То же самое противоречие «контрабандно» протаскивается в описание деталей ситуации, возникающей при вторжении в мир игры стороннего наблюдателя. Зритель, как справедливо указывает Бахтин, любуется игрой «с точки зрения изображаемого ею целого события жизни, эстетически активно ее созерцая и отчасти создавая (как эстетически значимое целое, переводя в новый эстетический план)». «Но ведь этим, — добавляет он, — первоначально данное событие изменяется, обогащаясь принципиально новым моментом — зрителем-автором, этим преобразуются и все остальные моменты события, входя в новое целое: играющие… <…> становятся героями, то есть перед нами уже не событие игры, а в зачаточном виде художественное событие драмы».
Но событие драмы или, точнее, драматизированное художественное событие всегда может быть отмотано назад и снова превратиться в игру. Для этого зритель должен либо сам принять участие в игре, либо, «оставаясь эмпирически на своем месте», начать «вживаться в одного из участников и вместе с ним изнутри переживать воображаемую жизнь». Например, болельщик, присутствующий на футбольном матче, может выскочить на поле и попытаться помочь любимой команде одержать победу над соперником. А может, и это тоже будет переходом в режим дистиллированной игры, все 90 минут воображать себя Лионелем Месси.

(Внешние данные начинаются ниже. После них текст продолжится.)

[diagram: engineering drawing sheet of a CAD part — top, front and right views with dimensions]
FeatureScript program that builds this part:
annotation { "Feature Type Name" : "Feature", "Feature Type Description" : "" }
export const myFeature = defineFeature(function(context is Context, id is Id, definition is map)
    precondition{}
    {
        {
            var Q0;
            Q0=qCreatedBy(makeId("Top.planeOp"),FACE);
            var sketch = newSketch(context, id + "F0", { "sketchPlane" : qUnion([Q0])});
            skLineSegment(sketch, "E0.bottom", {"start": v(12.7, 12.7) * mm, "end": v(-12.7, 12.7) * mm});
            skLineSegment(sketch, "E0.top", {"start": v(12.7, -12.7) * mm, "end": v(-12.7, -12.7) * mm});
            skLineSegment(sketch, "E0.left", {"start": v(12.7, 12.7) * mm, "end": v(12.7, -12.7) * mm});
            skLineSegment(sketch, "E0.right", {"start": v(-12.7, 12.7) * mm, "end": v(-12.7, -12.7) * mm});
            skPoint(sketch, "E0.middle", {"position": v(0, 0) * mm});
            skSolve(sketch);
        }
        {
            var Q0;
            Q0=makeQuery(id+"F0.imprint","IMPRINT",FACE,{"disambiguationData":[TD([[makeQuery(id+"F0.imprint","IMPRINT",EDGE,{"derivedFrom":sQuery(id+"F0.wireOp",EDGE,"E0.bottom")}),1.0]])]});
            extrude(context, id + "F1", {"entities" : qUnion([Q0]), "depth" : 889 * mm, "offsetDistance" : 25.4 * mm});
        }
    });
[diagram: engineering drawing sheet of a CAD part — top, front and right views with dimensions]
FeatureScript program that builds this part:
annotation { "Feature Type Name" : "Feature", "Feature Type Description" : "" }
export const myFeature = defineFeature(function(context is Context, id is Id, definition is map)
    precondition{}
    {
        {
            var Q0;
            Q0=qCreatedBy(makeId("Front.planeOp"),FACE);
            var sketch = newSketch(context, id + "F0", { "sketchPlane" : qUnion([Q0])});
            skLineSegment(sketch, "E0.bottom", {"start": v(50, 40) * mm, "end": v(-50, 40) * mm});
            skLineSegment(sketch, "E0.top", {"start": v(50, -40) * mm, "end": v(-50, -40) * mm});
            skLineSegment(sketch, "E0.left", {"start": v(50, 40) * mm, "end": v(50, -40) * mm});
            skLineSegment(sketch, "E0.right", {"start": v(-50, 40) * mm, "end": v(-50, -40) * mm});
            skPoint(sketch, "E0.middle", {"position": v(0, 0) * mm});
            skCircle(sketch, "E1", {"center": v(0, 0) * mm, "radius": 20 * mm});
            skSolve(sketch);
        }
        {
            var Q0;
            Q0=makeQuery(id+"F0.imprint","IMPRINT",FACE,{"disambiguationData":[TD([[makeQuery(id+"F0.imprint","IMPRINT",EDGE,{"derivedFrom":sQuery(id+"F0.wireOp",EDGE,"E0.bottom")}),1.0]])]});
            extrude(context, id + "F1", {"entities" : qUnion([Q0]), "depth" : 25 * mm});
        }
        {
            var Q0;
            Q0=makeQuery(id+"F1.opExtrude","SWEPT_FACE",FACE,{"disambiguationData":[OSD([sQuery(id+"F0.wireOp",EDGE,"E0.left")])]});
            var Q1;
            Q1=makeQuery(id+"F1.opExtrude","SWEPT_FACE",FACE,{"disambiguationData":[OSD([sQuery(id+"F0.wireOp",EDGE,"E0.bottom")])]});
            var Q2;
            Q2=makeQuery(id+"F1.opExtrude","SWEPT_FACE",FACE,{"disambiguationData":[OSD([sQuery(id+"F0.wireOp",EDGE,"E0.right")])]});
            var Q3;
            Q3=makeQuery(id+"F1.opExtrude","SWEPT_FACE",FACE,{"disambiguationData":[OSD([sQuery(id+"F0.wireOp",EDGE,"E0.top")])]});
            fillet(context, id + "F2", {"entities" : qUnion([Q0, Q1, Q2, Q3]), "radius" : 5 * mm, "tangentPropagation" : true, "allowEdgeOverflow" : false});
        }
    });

Вопрос об онтологическом статусе игры, ее отличии от искусства становится для Бахтина поводом «сказать несколько слов о творчестве актера», который тоже, как легко догадаться, занимается тем, что играет (правда, не в разбойников, а просто разбойников). По Бахтину, «актер творит эстетически» не тогда, «когда он, перевоплотившись, в воображении переживает жизнь героя как свою собственную жизнь», а тогда, «когда он извне создает и формирует тот образ героя, в которого он потом перевоплотится, творит его как целое, притом не изолированно, а как момент целого же произведения — драмы, то есть тогда, когда он является автором, точнее, соавтором, и режиссером, и активным зрителем… <…> изображаемого героя и целой пьесы». Нетрудно понять, если держать в уме предыдущие бахтинские рассуждения, что актер занимается эстетической деятельностью только тогда, когда пребывает в позиции вненаходимости. Именно вненаходимость позволяет актеру творить художественный образ героя с помощью грима, костюма, придумывания свойственной герою манеры поведения, обработке его голоса, создания характера и т. п. Все эти подсобные средства «направлены на оформление человека-героя и его жизни». В момент же окончательного перевоплощения актера в героя они перестают быть «художественно значимыми моментами» для актера и начинают восприниматься таковыми исключительно зрителем. Бахтин, однако, спешит предупредить, что эстетическое оформление человека-героя, перевоплощение в него в ходе спектакля или репетиции, а также наступающий затем перенос центра эстетической деятельности в сознание зрителя могут быть четко разделены лишь на уровне абстрактного теоретизирования. В действительности они тесно переплетаются между собой, придавая игре актера характер «конкретного живого эстетического события».
Достаточно очевидно, что взгляды Бахтина на сущность актерского искусства расходятся с принципами системы Станиславского, призывавшего вышедшего на театральную сцену человека испытывать подлинные переживания. Зато неоспоримо созвучие тезисов Бахтина с рекомендациями Бертольта Брехта, теория «очуждения» которого также предъявляла актеру требование смотреть на изображаемого персонажа как бы извне, со стороны.
Рассуждения Бахтина о природе игры носят скорее характер экскурса, поскольку главное, что его занимает в главе «Пространственная форма героя», — это «то единственное место, которое занимает тело как ценность в единственном конкретном мире по отношению к субъекту».